I think you're a bit too focused on the numbers and not the question at hand. 90% of a good statistics presentation takes place before model results are ever presented.
Best Answer
Although changing the link function could change your significance, ignoring issues of multiple testing, only changing to a bad link function will make significance go away - and making the significance go away doesn't make the relationship go away. That is I don't think for a binary respose you can have a significant result that is not real - even if the model is not of the best form.
The terms will only show as significant if they are signficantly explaining variance in the response - they may not be being used in the best possible way to do this, but they are doing something.
One way to see this is to think of your logistic regression not as a model in its own right, but just an arbitrary data transformation. Suppose someone came along and handed you the responses and the binary predictions of the logistic regression (say thresholded at 0.5). You now just have a single binary predictor for a binary response - a $2 \times2$ contingency table. There is no "goodness-of-fit" to worry about - the only possible model is to $Y=X$ and the fit must be good since it is either right or wrong (all structure has been removed by construction!). However, by virtue of the fact that the original logistic regression was significant, it must be the case that the contingency table is significant, there $Y$ is related to $X$. Since $X$ is a function of your original predictor variables, it must also be the case that $Y$ is related to those original predictors.

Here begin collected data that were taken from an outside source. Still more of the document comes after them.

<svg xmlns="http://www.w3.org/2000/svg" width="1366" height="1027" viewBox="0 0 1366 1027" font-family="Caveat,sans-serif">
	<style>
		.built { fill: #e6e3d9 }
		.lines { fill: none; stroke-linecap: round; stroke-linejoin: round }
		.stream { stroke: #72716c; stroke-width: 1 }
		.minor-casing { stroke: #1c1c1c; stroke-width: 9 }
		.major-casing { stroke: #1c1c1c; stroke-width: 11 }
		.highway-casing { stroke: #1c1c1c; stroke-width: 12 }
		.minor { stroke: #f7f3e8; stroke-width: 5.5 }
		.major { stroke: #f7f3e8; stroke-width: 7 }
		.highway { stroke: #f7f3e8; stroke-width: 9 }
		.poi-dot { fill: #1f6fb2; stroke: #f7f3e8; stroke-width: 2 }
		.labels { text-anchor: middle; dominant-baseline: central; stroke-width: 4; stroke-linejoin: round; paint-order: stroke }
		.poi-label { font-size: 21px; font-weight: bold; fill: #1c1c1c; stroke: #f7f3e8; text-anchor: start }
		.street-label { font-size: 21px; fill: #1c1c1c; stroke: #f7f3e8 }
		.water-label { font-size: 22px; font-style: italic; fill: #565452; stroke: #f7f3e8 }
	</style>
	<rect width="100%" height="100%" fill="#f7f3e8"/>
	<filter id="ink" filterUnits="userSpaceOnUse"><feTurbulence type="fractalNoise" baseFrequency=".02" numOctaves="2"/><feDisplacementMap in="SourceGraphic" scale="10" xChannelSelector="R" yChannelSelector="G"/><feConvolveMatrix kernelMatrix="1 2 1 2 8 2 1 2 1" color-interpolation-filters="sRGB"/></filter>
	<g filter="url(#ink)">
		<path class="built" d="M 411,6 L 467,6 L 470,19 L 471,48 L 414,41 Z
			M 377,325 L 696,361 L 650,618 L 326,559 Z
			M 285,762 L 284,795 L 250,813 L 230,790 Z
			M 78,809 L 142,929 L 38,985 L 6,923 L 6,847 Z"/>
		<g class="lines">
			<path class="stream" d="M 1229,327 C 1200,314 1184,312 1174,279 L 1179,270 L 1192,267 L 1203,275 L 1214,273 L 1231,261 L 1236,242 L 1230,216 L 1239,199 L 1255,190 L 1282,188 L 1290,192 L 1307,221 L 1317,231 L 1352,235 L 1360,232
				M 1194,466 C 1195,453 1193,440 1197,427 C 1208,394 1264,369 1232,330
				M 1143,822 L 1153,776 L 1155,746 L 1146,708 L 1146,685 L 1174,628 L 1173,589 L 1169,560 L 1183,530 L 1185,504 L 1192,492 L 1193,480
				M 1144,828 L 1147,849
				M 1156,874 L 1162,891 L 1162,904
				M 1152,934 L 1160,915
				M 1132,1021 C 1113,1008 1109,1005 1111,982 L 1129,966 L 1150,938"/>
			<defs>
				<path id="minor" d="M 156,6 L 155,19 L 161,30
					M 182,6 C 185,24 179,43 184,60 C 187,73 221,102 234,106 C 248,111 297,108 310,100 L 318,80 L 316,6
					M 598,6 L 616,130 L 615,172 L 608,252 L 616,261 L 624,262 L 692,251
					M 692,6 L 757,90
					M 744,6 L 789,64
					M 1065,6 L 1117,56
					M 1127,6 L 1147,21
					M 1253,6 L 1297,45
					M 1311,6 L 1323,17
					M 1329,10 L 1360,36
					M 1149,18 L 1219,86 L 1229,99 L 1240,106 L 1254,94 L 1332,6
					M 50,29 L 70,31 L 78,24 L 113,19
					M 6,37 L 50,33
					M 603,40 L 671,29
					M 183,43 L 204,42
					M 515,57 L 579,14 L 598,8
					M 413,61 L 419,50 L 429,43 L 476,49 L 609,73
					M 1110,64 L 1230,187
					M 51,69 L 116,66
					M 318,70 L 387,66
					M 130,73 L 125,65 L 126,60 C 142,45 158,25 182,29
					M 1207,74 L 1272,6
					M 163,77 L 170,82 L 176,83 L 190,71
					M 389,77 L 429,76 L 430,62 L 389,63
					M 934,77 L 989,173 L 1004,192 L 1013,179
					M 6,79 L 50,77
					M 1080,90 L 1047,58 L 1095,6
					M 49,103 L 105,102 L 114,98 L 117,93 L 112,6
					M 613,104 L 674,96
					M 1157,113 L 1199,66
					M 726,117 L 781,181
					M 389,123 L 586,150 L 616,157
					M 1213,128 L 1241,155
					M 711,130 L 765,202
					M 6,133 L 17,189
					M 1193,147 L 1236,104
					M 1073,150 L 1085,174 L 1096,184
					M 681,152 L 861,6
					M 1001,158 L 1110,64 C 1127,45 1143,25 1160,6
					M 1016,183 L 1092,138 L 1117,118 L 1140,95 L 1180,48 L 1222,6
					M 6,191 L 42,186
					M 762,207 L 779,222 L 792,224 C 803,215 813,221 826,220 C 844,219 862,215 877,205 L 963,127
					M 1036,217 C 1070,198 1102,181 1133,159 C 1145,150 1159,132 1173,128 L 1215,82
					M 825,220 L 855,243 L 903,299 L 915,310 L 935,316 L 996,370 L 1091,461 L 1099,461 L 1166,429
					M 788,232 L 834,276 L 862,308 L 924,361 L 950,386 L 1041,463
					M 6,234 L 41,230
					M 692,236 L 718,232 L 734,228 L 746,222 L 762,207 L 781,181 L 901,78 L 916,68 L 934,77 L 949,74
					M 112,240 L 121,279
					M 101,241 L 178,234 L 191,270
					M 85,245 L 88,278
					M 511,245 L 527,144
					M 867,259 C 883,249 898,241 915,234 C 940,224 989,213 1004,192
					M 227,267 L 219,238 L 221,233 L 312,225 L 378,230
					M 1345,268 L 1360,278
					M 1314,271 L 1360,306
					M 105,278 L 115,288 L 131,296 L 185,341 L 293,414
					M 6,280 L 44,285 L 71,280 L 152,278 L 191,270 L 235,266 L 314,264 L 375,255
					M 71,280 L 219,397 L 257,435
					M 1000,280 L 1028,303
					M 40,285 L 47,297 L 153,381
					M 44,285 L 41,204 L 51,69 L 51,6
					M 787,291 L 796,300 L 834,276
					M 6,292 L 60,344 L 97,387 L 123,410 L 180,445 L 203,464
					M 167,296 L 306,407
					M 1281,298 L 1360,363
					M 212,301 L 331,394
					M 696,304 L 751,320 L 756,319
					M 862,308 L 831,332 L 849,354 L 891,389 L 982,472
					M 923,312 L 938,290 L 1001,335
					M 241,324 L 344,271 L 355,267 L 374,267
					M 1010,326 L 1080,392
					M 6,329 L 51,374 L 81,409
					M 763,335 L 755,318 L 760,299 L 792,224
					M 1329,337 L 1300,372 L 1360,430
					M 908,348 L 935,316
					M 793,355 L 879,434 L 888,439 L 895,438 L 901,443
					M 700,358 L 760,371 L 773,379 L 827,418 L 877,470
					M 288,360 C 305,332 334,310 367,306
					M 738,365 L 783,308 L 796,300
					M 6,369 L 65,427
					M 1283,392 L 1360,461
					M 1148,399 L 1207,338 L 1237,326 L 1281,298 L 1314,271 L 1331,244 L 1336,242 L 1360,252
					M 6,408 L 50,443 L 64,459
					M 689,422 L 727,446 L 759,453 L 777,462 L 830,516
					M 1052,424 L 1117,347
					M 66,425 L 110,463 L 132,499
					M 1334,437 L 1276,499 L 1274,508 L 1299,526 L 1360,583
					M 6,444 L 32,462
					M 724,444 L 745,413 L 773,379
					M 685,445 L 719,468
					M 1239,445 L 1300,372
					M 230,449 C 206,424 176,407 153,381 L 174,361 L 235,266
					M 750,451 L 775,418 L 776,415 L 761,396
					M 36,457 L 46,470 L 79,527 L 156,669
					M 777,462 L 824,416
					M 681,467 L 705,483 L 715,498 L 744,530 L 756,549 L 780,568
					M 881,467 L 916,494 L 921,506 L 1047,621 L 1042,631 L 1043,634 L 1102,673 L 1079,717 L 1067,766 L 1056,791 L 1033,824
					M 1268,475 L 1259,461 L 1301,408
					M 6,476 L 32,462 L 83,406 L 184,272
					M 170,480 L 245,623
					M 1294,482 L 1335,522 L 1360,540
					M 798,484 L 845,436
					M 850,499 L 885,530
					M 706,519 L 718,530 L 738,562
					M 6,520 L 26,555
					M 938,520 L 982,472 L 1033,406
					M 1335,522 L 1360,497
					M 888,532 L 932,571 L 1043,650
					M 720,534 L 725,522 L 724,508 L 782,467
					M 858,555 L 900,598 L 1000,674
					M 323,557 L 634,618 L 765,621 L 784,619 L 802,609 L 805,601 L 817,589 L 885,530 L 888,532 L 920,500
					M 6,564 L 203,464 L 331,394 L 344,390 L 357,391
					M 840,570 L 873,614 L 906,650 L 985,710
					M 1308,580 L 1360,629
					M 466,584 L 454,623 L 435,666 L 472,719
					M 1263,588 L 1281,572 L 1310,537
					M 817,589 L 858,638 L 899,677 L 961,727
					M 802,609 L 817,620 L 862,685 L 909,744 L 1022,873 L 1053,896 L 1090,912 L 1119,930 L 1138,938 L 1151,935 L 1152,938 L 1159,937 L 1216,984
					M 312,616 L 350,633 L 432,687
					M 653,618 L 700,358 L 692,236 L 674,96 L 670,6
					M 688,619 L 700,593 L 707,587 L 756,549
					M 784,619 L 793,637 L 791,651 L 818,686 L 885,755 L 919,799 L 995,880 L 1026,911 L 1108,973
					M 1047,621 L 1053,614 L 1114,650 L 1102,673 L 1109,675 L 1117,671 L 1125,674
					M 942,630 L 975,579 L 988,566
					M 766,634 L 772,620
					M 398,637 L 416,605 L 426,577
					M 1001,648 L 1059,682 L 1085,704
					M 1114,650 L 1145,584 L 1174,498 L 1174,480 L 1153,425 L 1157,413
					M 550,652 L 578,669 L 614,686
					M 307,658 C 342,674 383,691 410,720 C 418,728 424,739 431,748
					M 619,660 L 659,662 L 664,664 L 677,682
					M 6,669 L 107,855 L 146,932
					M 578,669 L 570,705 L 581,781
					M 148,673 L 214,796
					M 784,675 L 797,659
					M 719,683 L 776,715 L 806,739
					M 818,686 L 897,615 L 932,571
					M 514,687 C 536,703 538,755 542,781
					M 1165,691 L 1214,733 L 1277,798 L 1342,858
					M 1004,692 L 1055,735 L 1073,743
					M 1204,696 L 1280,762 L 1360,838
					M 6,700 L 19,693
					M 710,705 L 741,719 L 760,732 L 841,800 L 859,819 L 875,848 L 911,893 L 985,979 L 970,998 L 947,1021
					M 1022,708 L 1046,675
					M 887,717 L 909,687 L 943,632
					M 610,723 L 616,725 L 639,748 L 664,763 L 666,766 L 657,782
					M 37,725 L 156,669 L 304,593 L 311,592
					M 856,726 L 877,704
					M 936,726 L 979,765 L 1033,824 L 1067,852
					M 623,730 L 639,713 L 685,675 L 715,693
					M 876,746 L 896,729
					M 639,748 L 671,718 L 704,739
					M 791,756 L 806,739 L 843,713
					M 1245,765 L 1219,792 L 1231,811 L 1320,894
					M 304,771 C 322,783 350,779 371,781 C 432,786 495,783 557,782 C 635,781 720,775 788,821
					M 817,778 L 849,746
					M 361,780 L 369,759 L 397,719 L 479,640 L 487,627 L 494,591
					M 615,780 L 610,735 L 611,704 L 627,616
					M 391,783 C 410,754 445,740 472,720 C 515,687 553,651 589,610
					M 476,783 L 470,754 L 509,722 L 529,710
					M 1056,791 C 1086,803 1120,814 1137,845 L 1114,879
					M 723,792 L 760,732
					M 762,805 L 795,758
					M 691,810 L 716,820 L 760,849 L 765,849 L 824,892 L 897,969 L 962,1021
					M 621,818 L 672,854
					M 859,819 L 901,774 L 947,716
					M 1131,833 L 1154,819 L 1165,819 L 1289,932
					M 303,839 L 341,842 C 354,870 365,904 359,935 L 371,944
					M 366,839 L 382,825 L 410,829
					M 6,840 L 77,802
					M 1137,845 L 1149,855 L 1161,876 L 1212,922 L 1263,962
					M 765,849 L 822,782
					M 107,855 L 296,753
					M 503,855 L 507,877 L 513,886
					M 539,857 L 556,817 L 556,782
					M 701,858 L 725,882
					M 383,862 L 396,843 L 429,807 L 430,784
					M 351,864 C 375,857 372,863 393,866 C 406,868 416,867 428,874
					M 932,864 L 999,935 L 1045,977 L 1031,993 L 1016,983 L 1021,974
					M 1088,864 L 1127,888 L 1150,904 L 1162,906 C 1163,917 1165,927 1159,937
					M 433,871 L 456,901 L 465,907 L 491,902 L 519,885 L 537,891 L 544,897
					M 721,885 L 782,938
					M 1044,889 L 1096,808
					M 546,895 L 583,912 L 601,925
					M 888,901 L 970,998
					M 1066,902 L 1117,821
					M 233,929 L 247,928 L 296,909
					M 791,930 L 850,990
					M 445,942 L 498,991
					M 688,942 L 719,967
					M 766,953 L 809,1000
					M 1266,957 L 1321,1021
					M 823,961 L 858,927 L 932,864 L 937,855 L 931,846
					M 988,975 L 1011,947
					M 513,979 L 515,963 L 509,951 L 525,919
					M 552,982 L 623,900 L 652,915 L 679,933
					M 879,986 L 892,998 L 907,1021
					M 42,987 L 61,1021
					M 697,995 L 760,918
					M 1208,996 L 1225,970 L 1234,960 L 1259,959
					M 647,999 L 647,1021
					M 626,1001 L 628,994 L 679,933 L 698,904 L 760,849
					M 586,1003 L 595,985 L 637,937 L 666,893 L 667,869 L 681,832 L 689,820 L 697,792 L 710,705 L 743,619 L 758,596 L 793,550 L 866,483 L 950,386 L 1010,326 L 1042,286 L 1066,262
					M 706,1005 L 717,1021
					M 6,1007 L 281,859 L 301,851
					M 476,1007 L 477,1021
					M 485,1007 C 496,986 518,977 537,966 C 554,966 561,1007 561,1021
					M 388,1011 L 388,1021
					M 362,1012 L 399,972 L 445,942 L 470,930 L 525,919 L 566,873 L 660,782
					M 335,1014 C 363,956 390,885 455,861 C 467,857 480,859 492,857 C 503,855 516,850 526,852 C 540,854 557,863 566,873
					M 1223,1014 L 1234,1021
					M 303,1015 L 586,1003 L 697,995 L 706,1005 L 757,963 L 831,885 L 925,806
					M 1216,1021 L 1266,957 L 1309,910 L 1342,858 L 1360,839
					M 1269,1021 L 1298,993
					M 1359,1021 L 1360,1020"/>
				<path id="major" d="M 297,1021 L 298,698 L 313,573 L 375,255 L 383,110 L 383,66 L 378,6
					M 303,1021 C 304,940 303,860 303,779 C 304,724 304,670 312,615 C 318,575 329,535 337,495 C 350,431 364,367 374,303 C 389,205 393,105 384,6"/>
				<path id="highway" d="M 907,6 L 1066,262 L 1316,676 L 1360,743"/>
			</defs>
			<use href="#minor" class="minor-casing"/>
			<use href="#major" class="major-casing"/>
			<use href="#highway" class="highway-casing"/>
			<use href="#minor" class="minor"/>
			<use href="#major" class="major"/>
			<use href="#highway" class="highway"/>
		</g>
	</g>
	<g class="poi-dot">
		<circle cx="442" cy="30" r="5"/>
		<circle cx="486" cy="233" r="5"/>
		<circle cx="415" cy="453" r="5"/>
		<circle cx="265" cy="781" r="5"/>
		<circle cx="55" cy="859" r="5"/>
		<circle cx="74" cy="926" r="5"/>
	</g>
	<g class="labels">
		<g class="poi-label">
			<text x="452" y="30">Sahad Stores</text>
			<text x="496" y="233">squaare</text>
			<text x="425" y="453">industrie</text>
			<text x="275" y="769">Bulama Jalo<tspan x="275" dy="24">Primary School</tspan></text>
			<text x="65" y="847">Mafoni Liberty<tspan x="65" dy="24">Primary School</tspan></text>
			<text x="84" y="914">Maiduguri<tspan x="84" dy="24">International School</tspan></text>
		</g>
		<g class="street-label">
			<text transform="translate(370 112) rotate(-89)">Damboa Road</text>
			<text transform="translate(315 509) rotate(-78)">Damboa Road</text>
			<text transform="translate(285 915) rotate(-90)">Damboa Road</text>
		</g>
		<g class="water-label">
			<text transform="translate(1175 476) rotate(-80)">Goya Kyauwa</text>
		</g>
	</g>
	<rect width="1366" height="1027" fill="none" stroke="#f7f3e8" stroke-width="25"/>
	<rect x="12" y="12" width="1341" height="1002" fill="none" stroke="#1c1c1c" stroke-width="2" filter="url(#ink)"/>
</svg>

Of course, the converse is not true. Predictors that were not found to be significant could turn out to have significance if a better fitting model was chosen. Also note that the coefficients of the fit are unlikely to be meaningful. A better fitted model will have very different (most likely larger) strengths of relationship, and may well find additional predictors are important. It is only the simple "yes/no" question of is this predictor related to the dependent variable that must be true even with a poor model fit.
(The above should be caveated that stacking models one after the other like that is a bad idea, and is only meant as a thought experiment.)